D’autres encore que nous ne connaissions pas, une Péruvienne cachée sous ses lunettes noires qui chanta La Cuccaracha, ses fils d’une vingtaine d’années et aussi un Anglais de grande taille, soixante dix ans environ, cheveux blancs, ravi de participer à Gare au gorille, la chanson de Brassens. On se fit la remarque qu’aujourdhui, elle ne passerait pas la censure de MeeTo.

Denis, Marcel, Jacqueline, madame Geneux et moi-même firent découvrir aux étrangers présents , Etoile des neiges, notre hymne savoyard dans un choeur approximatif, mais fervent :

Mon coeur amoureux s’est pris au piège de tes grands yeux…

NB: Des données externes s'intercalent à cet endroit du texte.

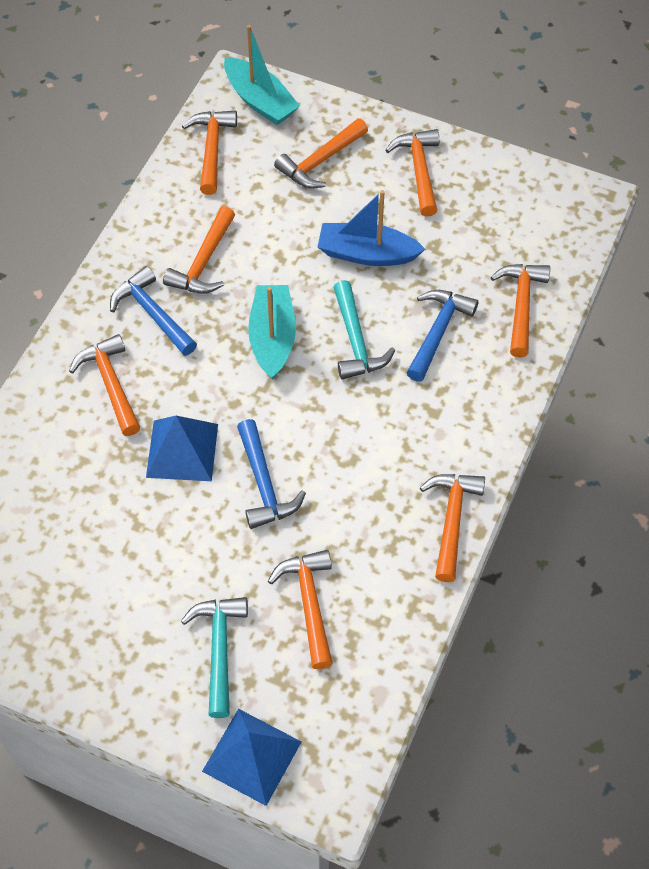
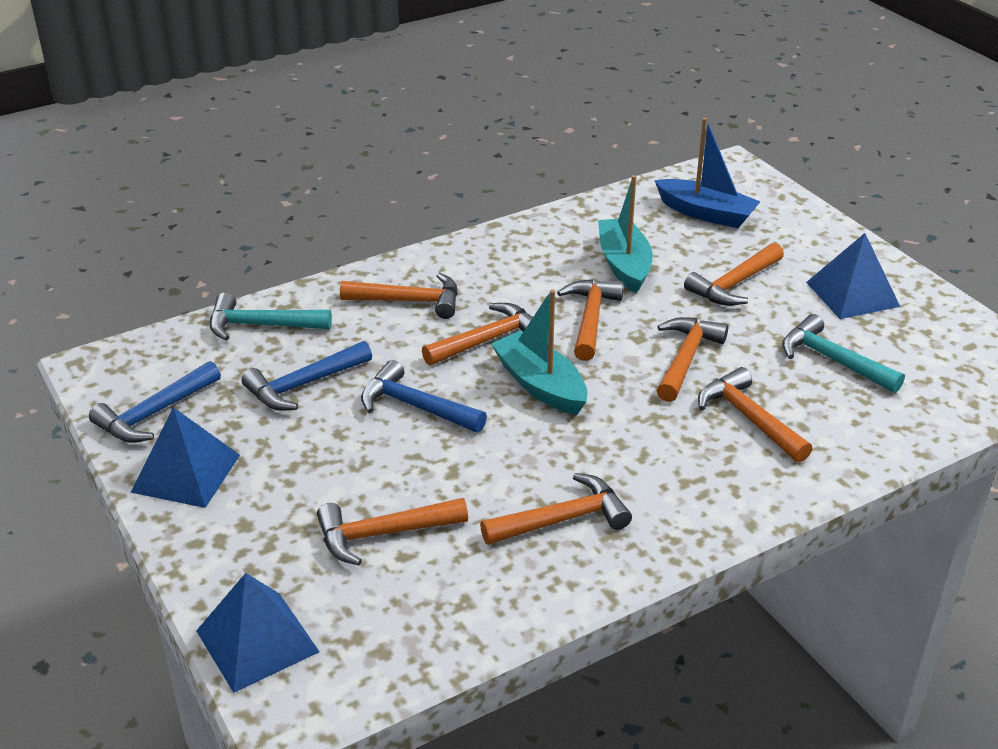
blue pyramid: [146,416,218,481] [202,709,301,806] = 2 -> [131,407,240,508] [196,573,320,693] [806,233,900,319] = 3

Jill, hôtesse délicate, vêtue d’une robe longue indienne de la couleur de ses yeux, spontanée et gracieuse, n’oublia personne. Elle chanta des airs anglais, repris par ses amis et dansa la valse avec Jacqueline sous les yeux attendris et étonnés de nos gessiens tout terrain.

Jean-Michel, 70 ans environ, chanteur professionnel, accompagné de ses harmonicas, aidé de son poste internet, orchestre et paroles, subtil et inventif, sut nous mettre à l’aise, s’éloigner des enfants pour lancer Sur le port d’Amsterdam.

Pas facile d’alterner chansons françaises, anglaise, etc…, mais il en avait vu d’autres. Il s’y prit avec la passion inépuisable de son métier.

Son amie, venue de la région parisienne pour l’occasion, nous raconta, qu’il chantait au téléphone presque tous les matins pour lui dire bonjour.